The city's Planning Commission has already OK'd an environmental impact report. The board will decide whether to approve that decision. The plan is to transform the World War II shipyard into San Francisco's newest neighborhood, with more than 10,000 homes and dozens of businesses on a 700-acre site.

A newly released report by the city controller finds enormous economic benefits for the city. For example, the report says during the 20-year construction phase, there would be $4.3 billion injected into the economy. Once the construction is done, the report indicates the housing and offices would pump $11 billion into the city's property tax base.

But the project is controversial and passage is not assured. Some local residents in the Bayview Hunters Point neighborhood worry that the shipyard is too contaminated to develop.

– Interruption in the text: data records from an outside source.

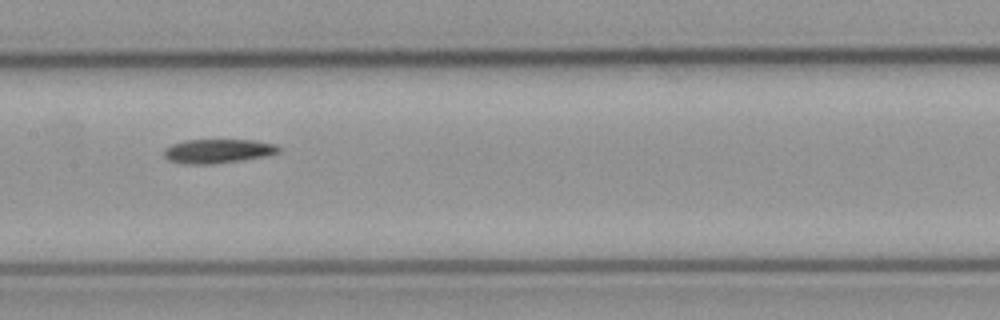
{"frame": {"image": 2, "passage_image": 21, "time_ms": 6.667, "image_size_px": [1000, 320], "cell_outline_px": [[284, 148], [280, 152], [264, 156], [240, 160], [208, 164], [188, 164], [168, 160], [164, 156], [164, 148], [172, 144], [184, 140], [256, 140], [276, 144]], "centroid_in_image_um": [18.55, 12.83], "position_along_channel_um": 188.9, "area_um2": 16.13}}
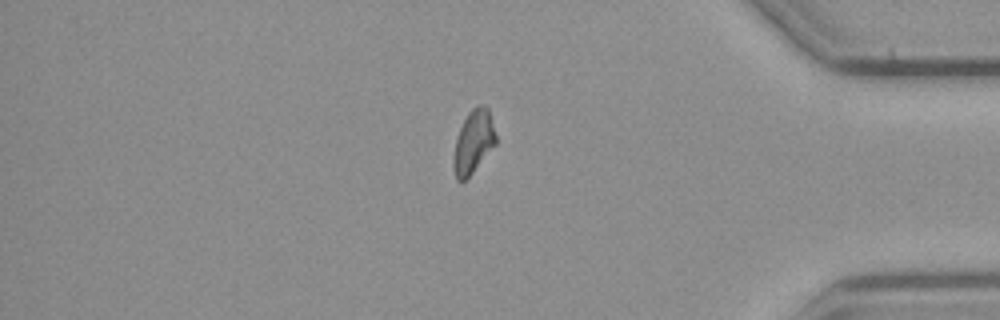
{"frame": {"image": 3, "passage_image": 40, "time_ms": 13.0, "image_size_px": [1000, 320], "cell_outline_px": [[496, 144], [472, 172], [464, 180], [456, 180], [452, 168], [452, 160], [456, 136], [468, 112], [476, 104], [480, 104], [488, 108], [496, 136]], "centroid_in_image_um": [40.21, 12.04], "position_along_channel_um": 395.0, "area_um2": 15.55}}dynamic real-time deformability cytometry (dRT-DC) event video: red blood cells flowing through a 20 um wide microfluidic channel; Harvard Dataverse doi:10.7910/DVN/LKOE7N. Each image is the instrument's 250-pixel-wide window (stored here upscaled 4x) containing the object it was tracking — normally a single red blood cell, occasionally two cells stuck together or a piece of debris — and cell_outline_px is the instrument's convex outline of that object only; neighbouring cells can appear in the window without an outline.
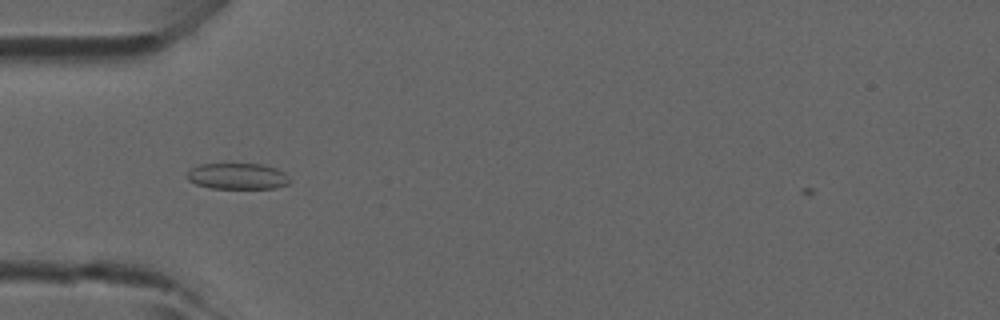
{"species": "common noctule bat (a hibernating species)", "species_latin": "Nyctalus noctula", "temperature_condition": "room temperature", "stored_images_in_passage": 2, "camera_frame_rate_fps": 3000, "um_per_image_px": 0.085, "animal": {"sex": "male", "forearm_length_mm": 52.5}, "frame": {"image": 1, "passage_image": 1, "time_ms": 0.0, "image_size_px": [1000, 320], "cell_outline_px": [[292, 180], [288, 184], [276, 188], [212, 188], [196, 184], [188, 180], [188, 172], [192, 168], [200, 164], [260, 164], [276, 168], [284, 172]], "centroid_in_image_um": [20.23, 14.98], "position_along_channel_um": 64.8, "area_um2": 15.55}}
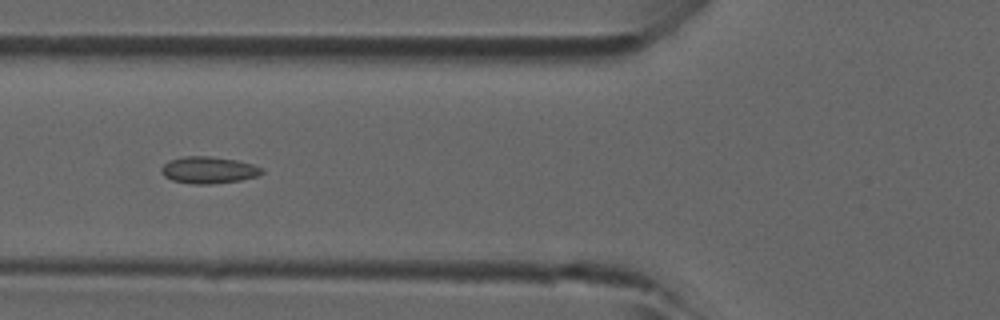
{"frame": {"image": 2, "passage_image": 2, "time_ms": 0.333, "image_size_px": [1000, 320], "cell_outline_px": [[264, 172], [256, 176], [240, 180], [212, 184], [192, 184], [172, 180], [164, 176], [160, 172], [160, 168], [168, 160], [180, 156], [208, 156], [236, 160], [252, 164], [264, 168]], "centroid_in_image_um": [17.69, 14.45], "position_along_channel_um": 108.1, "area_um2": 15.84}}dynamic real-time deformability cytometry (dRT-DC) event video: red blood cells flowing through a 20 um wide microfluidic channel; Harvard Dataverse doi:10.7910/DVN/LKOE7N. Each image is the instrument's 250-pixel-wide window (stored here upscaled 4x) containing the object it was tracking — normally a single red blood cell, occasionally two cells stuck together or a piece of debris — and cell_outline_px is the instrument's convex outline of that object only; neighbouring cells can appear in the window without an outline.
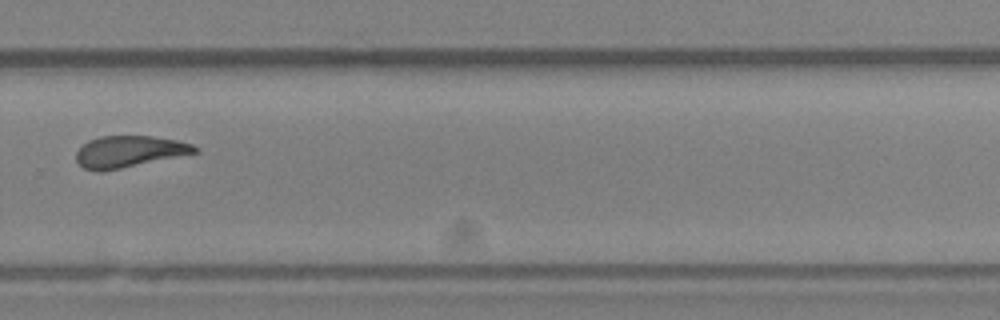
{"species": "Egyptian fruit bat (a non-hibernating species)", "species_latin": "Rousettus aegyptiacus", "temperature_condition": "room temperature", "stored_images_in_passage": 10, "camera_frame_rate_fps": 3000, "um_per_image_px": 0.085, "animal": {"sex": "female"}, "frame": {"image": 1, "passage_image": 10, "time_ms": 3.0, "image_size_px": [1000, 320], "cell_outline_px": [[200, 152], [100, 172], [84, 168], [76, 160], [76, 152], [88, 140], [100, 136], [152, 136], [176, 140], [192, 144], [200, 148]], "centroid_in_image_um": [10.99, 12.87], "position_along_channel_um": 318.8, "area_um2": 21.68}}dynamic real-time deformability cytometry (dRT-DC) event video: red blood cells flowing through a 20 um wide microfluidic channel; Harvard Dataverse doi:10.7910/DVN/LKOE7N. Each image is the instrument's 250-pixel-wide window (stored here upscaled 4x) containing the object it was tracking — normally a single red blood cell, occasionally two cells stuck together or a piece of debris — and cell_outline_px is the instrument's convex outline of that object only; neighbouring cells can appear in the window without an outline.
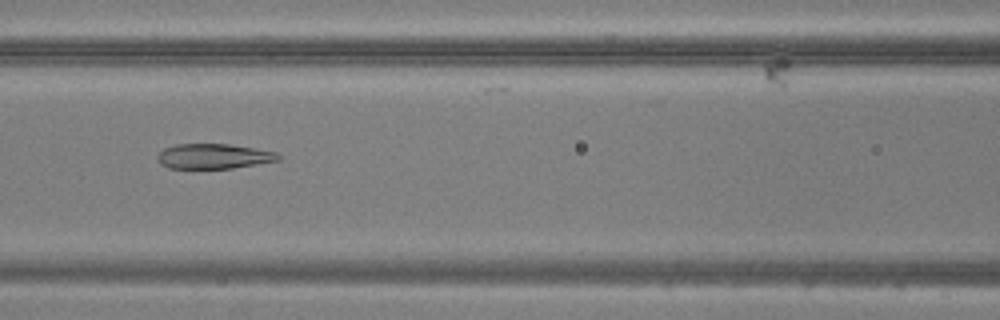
{"species": "common noctule bat (a hibernating species)", "species_latin": "Nyctalus noctula", "temperature_condition": "warm", "stored_images_in_passage": 49, "camera_frame_rate_fps": 3000, "um_per_image_px": 0.085, "animal": {"sex": "male", "body_mass_g": 20.5, "forearm_length_mm": 52.5}, "frame": {"image": 1, "passage_image": 22, "time_ms": 7.0, "image_size_px": [1000, 320], "cell_outline_px": [[284, 156], [280, 160], [232, 168], [168, 168], [160, 164], [156, 160], [156, 156], [164, 148], [176, 144], [228, 144], [276, 152]], "centroid_in_image_um": [18.15, 13.28], "position_along_channel_um": 148.5, "area_um2": 17.63}}
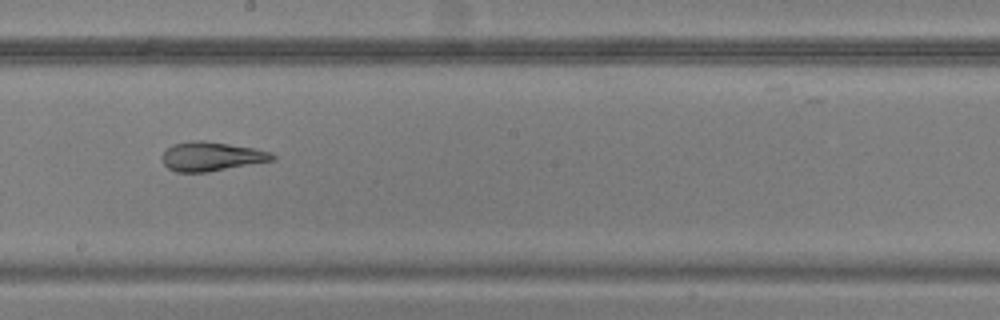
{"frame": {"image": 2, "passage_image": 28, "time_ms": 9.0, "image_size_px": [1000, 320], "cell_outline_px": [[276, 160], [208, 172], [176, 172], [168, 168], [164, 164], [164, 152], [172, 144], [192, 140], [204, 140], [252, 148], [272, 152], [276, 156]], "centroid_in_image_um": [18.01, 13.3], "position_along_channel_um": 230.2, "area_um2": 18.67}}
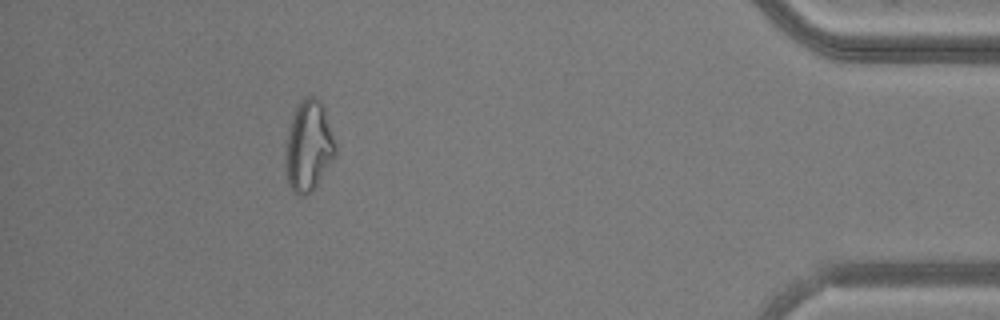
{"frame": {"image": 3, "passage_image": 45, "time_ms": 14.667, "image_size_px": [1000, 320], "cell_outline_px": [[336, 156], [312, 192], [304, 196], [300, 196], [292, 192], [288, 184], [288, 132], [292, 116], [300, 100], [304, 96], [312, 96], [320, 100], [324, 108], [336, 148]], "centroid_in_image_um": [26.27, 12.43], "position_along_channel_um": 408.9, "area_um2": 25.72}}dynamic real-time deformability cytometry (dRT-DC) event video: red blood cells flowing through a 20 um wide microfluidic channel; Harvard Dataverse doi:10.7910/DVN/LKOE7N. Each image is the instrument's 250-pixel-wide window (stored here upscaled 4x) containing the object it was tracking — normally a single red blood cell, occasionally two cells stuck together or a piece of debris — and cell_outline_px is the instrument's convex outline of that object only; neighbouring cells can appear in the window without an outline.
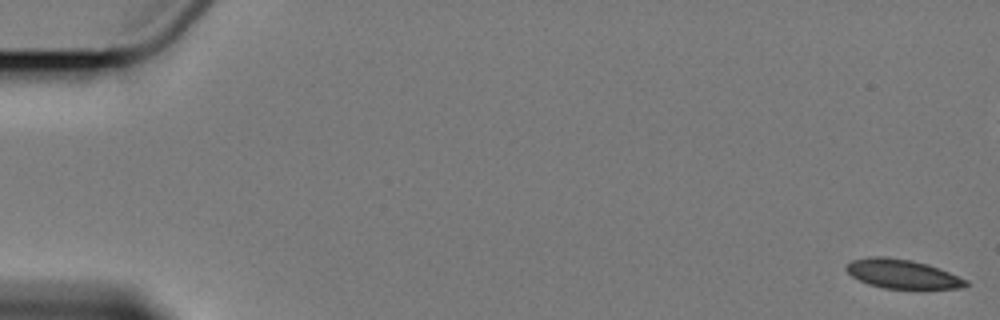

It is a superfund site, but the city says the federal government has spent $700 million so far cleaning up the solvents, asbestos and other toxic materials in the soil.

The opponents have gained the support of noted environmental scientist Wilma Subra. She was named a MacArthur genius back in 1999 for her work with communities. She is at San Francisco City Hall Tuesday, talking with supervisors, hoping to influence their votes.

Subra says the parcels should be completely cleaned up before any development is done, otherwise she says, "it has the potential to endanger workers that are doing the redevelopment. It has the potential to endanger the community around it."

The board began the debate at 4 p.m. on Tuesday afternoon and board president David Chiu tells ABC7, it could be midnight or later before a vote is taken.